The Laundress: Bacteria concerns prompt safety notice

A luxury laundry detergent and home cleaning company, whose products are sold in Canada, has identified dozens of products it says may contain “elevated levels of bacteria.”

US-based brand The Laundress released a safety notice on Nov. 17, advising customers to stop using all of its products immediately.

It came after the company says it “identified the potential presence of elevated levels of bacteria in some” products, which presented a safety concern.

The Laundress says it is not aware of any adverse health impacts related to the issue.

In an update Monday, the company released a five-page list of products affected by the safety notice and said it is working with the US Consumer Product Safety Commission (CPSC) “as expeditiously as possible to put the safety of our community above everything else.” .”

Nearly all of the company’s detergent and home cleaning products were listed as out of stock on The Laundress website as of Monday.

“We understand the frustration you feel not having all the information, so it is important to update you as we know more,” a statement from the company said.

“Our work with the CPSC is still in progress. However, in answer to your questions, we are sharing our most current list of impacted products. Out of an abundance of caution, we continue to ask that you stop using any The Laundress products until our review is complete.”

Health Canada has not released any recalls or safety alerts involving The Laundress as of midday Monday.

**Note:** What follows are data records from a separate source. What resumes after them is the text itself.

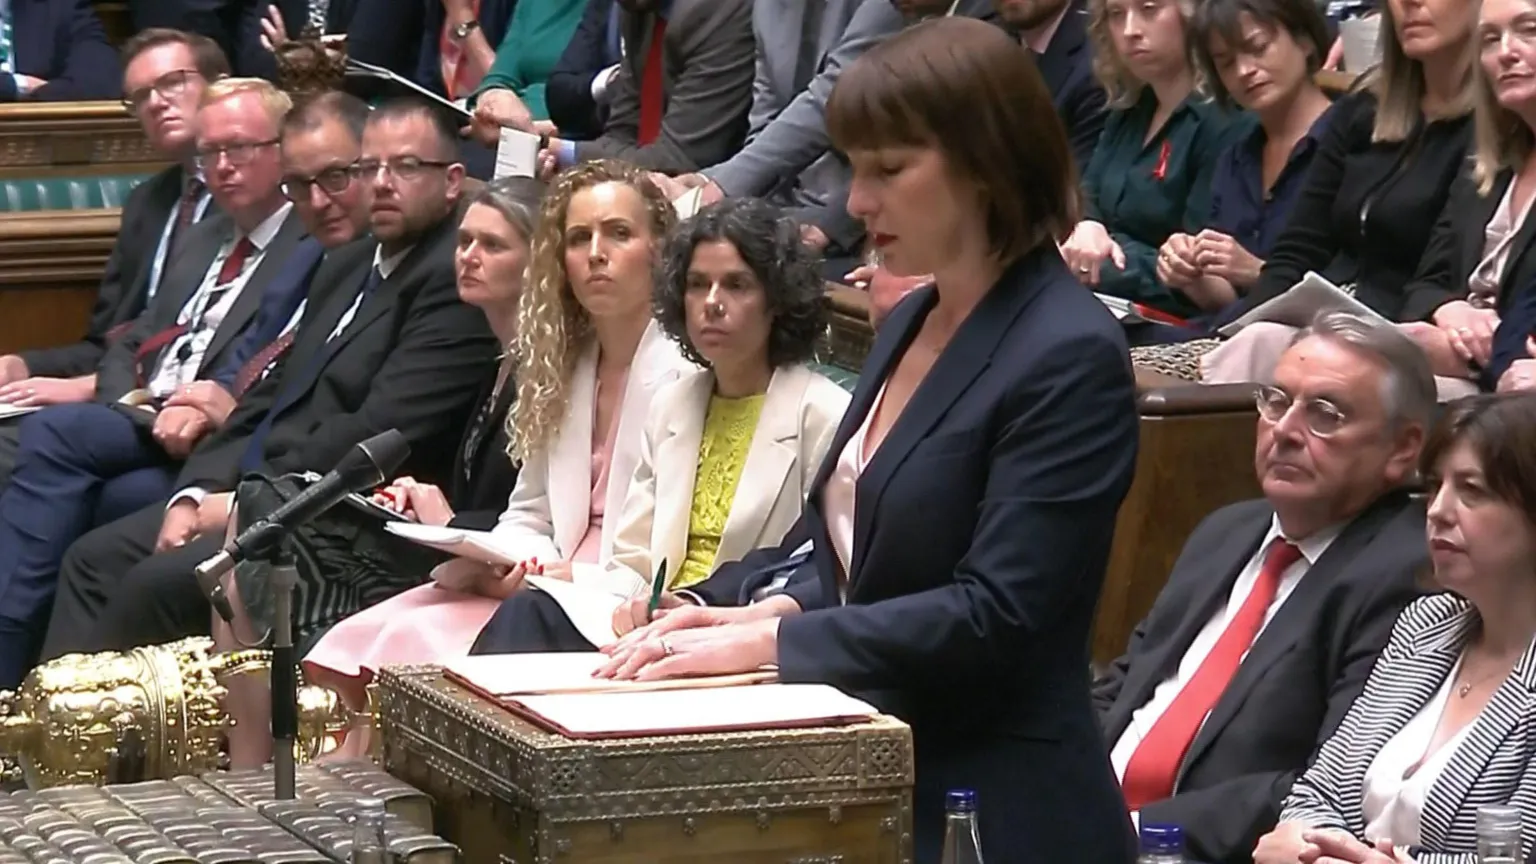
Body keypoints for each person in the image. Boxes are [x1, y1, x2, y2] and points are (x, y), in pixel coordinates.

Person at [595, 19, 1140, 862]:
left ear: (987, 163)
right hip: (873, 767)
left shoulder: (1068, 352)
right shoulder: (912, 319)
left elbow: (999, 616)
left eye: (889, 169)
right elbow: (854, 541)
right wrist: (765, 604)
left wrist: (775, 643)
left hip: (993, 805)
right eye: (854, 167)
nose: (855, 201)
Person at [37, 97, 500, 658]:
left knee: (150, 588)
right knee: (94, 558)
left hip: (338, 517)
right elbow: (267, 396)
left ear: (452, 181)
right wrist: (195, 491)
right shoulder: (349, 262)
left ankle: (101, 733)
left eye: (404, 167)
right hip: (258, 492)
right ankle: (49, 727)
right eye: (368, 167)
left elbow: (383, 432)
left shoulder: (453, 279)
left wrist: (242, 503)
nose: (380, 183)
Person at [292, 159, 693, 710]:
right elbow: (528, 512)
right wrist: (511, 560)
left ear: (659, 249)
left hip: (610, 597)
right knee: (378, 632)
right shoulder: (567, 364)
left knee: (416, 647)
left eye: (619, 234)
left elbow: (671, 549)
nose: (596, 252)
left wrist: (554, 576)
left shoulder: (687, 371)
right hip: (542, 578)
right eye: (579, 238)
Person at [0, 77, 312, 688]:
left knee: (50, 434)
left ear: (283, 150)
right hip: (139, 414)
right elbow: (132, 336)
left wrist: (201, 405)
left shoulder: (308, 242)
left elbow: (276, 356)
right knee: (89, 480)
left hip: (203, 427)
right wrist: (127, 397)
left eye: (240, 149)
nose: (221, 167)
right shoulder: (204, 236)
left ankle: (13, 661)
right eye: (209, 153)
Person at [220, 177, 542, 768]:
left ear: (539, 261)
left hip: (495, 563)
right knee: (260, 510)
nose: (468, 257)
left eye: (492, 246)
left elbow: (532, 508)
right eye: (465, 241)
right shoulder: (498, 357)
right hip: (455, 545)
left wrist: (452, 519)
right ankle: (255, 759)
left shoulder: (544, 371)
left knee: (270, 521)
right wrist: (421, 495)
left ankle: (266, 756)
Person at [1095, 311, 1432, 864]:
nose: (1286, 430)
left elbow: (1323, 785)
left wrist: (1124, 828)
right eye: (1276, 401)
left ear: (1403, 448)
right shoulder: (1227, 529)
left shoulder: (1405, 574)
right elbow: (1122, 689)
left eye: (1325, 414)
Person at [470, 197, 850, 651]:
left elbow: (815, 573)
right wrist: (639, 603)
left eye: (736, 285)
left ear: (777, 300)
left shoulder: (825, 414)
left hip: (735, 632)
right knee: (529, 611)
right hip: (643, 620)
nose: (712, 303)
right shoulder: (675, 402)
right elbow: (632, 559)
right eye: (696, 284)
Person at [1256, 393, 1536, 864]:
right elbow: (1318, 790)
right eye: (1435, 487)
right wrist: (1315, 848)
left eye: (1472, 490)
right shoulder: (1426, 625)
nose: (1438, 511)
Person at [1199, 0, 1477, 382]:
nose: (1408, 4)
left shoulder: (1494, 130)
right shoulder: (1362, 111)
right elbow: (1299, 247)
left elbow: (1442, 273)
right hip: (1333, 320)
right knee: (1251, 342)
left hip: (1412, 339)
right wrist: (1242, 325)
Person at [0, 30, 227, 421]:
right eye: (140, 96)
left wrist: (88, 388)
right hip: (124, 393)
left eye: (172, 82)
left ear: (220, 87)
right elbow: (107, 342)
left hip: (190, 406)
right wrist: (25, 364)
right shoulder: (149, 202)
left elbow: (213, 341)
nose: (156, 103)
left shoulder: (254, 196)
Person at [1060, 0, 1241, 317]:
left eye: (1149, 9)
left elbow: (1196, 267)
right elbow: (1088, 192)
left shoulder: (1223, 121)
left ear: (1190, 15)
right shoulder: (1130, 106)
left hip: (1169, 319)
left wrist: (1105, 257)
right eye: (1116, 15)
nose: (1130, 31)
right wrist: (1088, 224)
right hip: (1102, 298)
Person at [1155, 0, 1334, 315]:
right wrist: (1190, 273)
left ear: (1304, 40)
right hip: (1228, 333)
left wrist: (1259, 273)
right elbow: (1225, 297)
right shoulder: (1236, 157)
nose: (1244, 71)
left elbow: (1361, 289)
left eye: (1258, 48)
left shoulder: (1350, 143)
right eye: (1225, 62)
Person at [1408, 0, 1536, 393]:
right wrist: (1449, 309)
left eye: (1528, 30)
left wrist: (1468, 356)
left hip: (1501, 382)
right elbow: (1424, 283)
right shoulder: (1487, 165)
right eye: (1490, 40)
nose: (1506, 52)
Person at [478, 0, 755, 176]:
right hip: (643, 183)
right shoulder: (637, 8)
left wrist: (556, 149)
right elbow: (622, 133)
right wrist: (542, 145)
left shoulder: (717, 11)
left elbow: (676, 160)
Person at [1, 0, 118, 101]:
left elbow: (100, 83)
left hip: (35, 123)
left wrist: (42, 93)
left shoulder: (58, 6)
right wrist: (18, 85)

A Health Canada spokesperson referred questions about any efforts to issue a recall of The Laundress products in Canada to the company.


The Laundress has offered a series of frequently asked questions in response to the safety notice, saying it identified “opportunistic” pathogens, including Pseudomonas, a type of bacteria commonly found in soil and water.

The Laundress says at the levels detected, this type of bacteria could present a risk of infection.

Pseudomonas aeruginosa, which causes the most infections among Pseudomonas in humans according to the US Centers for Disease Control and Prevention, lives in the environment and can spread in health-care settings through exposure to contaminated water or soil, as well as person-to- person through contaminated hands, equipment and surfaces.

“People with a healthy immune system are usually not affected by these bacteria,” The Laundress said. “People with weakened immune systems or external medical devices who are exposed to Pseudomonas face a risk of serious infection that may require medical treatment. The bacteria can enter the body if inhaled, through the eyes, or through a break in the skin.”


Anyone with questions about their health is asked to contact their doctor, the company says.

Customers can go to The Laundress website to see if any products they own are part of the safety notice.

Those who live in the US and Canada are asked to provide product details and proof of purchase so they can be contacted for reimbursement.

“In the meantime, please do not throw your product away as it may be necessary for proof of purchase,” the company said.

The Laundress says while the risk of bacteria being present on cleaned clothes is low, it recommends rewashing and drying clothes for those who are immunocompromised or who have a break in their skin.

Customers could also run their washer on empty using another product or cleaner and run their dryer, also empty, on a short, hot cycle. The company says those with concerns can also clean their dishes and surfaces again using a different product.

“They’re doing their due diligence. They’re obviously being very cautious because they understand that it’s very serious,” Patric Richardson, a Minnesota-based cleaning expert known as the “Laundry Evangelist,” who also mentions The Laundress in his book “Laundry Love,” told in a telephone interview on Monday.

He said this type of incident involving bacteria and laundry detergent is the first he has heard of.

“When you have a product that’s as clean as The Laundress, you don’t have a lot of … preservatives so you know it’s just something that could happen given that they’re making a clean product,” Richardson said.

He says customers could rewash their clothes using a comparable plant-based detergent and use a 50-50 mixture of vinegar to water for household cleaning.

As an alternative, customers could also opt for hosiery or baby detergent, which are generally made using fewer chemicals, to wash their clothes.

“I’m very confident that The Laundress is going to take care of its customers,” Richardson said. “They’re not going to leave anyone hanging.”